No, mai senza verifica. Anche i tool specializzati, integrando dati in tempo reale da fonti come Skyscanner ed Expedia, hanno ridotto le allucinazioni dal 14% al 2% — ma un errore su venti è sufficiente a rovinarti una serata. Orari e prezzi vanno sempre confermati alla fonte.
Qual è il modo più veloce per un road trip?

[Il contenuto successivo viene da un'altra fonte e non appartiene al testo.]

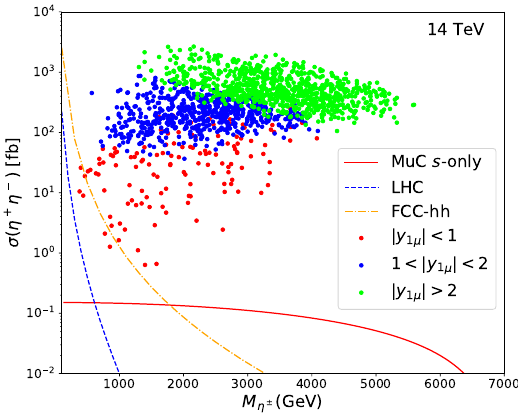
Figure 5 . The production cross-section of µ + µ − → η + η − at 14 TeV MuC. The red solid line is the cross-section at MuC with s -channel contribution only. The blue dashed (yellow dash-dotted) line corresponds to cross-section at 14 TeV LHC (100 TeV FCC-hh).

Google Maps con Ask Maps. La funzione usa dati delle mappe, recensioni e fonti esterne per consigliare ristoranti, negozi e percorsi, e ti dà direttamente le indicazioni di guida. La pianificazione con Ask Maps è già diffusa; alcune funzioni più recenti, come la navigazione immersiva, arrivano prima negli Stati Uniti e nelle altre regioni più avanti.
L'AI mi ruba il bello di organizzare il viaggio?
È l'obiezione più vera. Per chi ama la fase di scoperta — quel tempo passato a cercare ispirazione, che è ciò che carica prima di partire — delegare tutto all'AI toglie soddisfazione. La via di mezzo che funziona: usa l'AI per la parte noiosa e ripetitiva (tempi di spostamento, liste, raggruppare le tappe per zona) e tieni per te quella che ti diverte, scovare il localino o il punto panoramico. L'AI ti deve liberare tempo per sognare, non togliertelo.